“I knew my conduct was illegal,” Tara Lenich said Monday in Brooklyn federal court.
(PHOTO: JESSE WARD/FOR NEW YORK DAILY NEWS)
An ex-Brooklyn prosecutor in an ill-fated love triangle broke down as she admitted Monday to snooping on another prosecutor and a married detective with bogus wiretap orders.
“I knew my conduct was illegal,” Tara Lenich said Monday in Brooklyn federal court, her voice going shaky while she fessed up to the forged judicial documents. “I’d just like to apologize and say I’m so sorry for my actions and for everyone that they affected.”
That’s when Lenich, 41, began to cry.
She needed a moment before she could continue with her guilty plea to the charges that derailed her high-flying position as deputy chief of the Brooklyn District Attorney’s Violent Criminal Enterprises Bureau.
Ex-NYC prosecutor will plead guilty to forging wiretap orders
The case was done even before it started.
Just last Monday, Brooklyn federal prosecutors charged Lenich with two counts of illegal interception of communications. Those were the same charges she copped to a week later.

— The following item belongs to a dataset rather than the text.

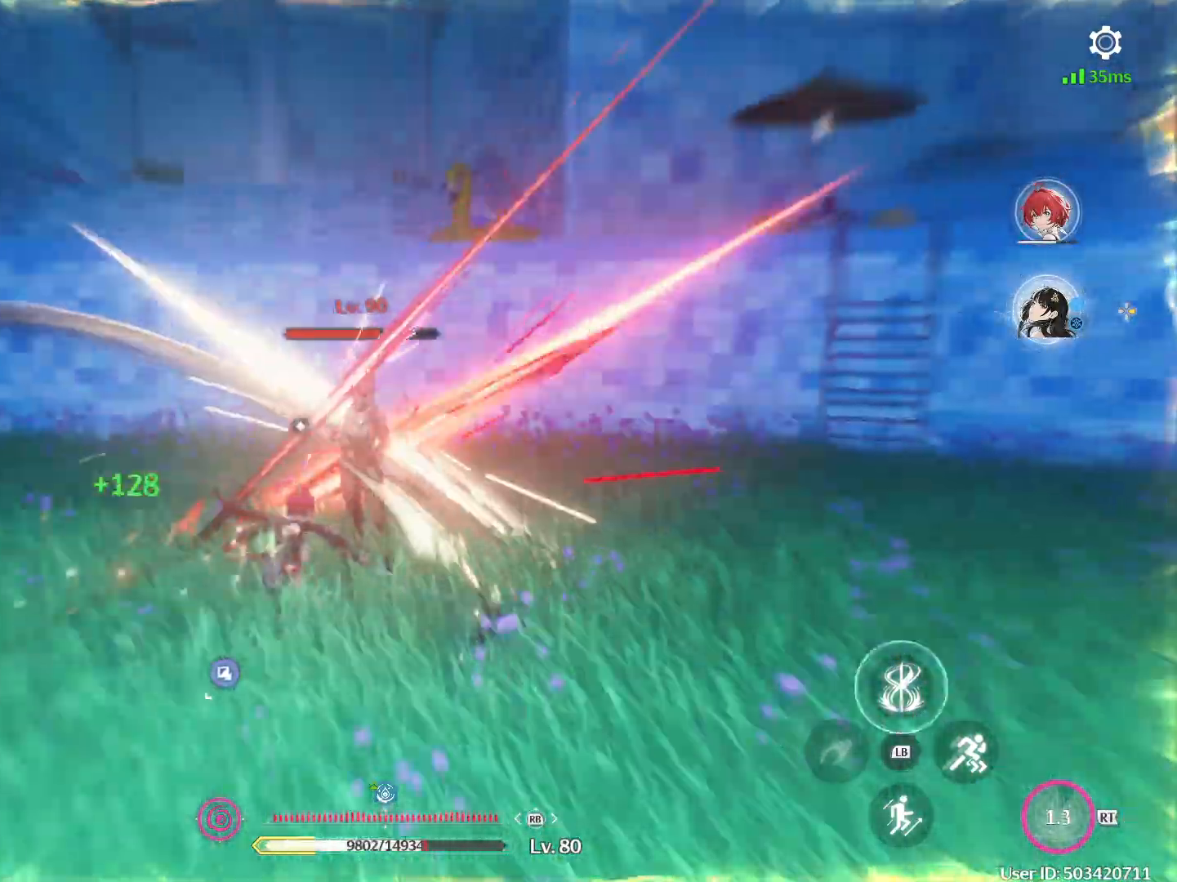
{"buttons": ["R1"], "left_stick": "up-right", "right_stick": "center", "events": [[17, "Y", "up"], [383, "R1", "down"]]}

Lenich turned the clout and reach of her office and the state court system into her gossipy go-between — allegedly to keep up on what was up with Detective Jarrett Lemieux and Brooklyn Assistant District Attorney Stephanie Rosenfeld.
She was arrested in her office and fired the same day in November 2016.
When the scandal broke, the Brooklyn District Attorney’s office charged Lenich with offenses including criminal possession of a forged instrument. The state case was dismissed Friday.
“From the beginning, Ms. Lenich wanted to fully accept responsibility for her actions in this case,” Moe Fodeman, one of Lenich’s lawyers, said Monday.
On the books, Lenich is looking at up to five years on each count.
But during the plea proceedings before Judge William Kuntz, Fodeman pointed out that under the case’s circumstances, estimated guidelines could put any sentence between eight and 14 months. That time could be served under house arrest or at a halfway house, according to Fodeman.
“We take comfort in knowing Judge Kuntz will consider Ms. Lenich’s otherwise exemplary professional and personal life when she’s sentenced,” Fodeman said.
No sentencing date has been set for Lenich, whose law license looks to be on life support.
The Daily News first reported Lenich’s plan to give up the federal case last week.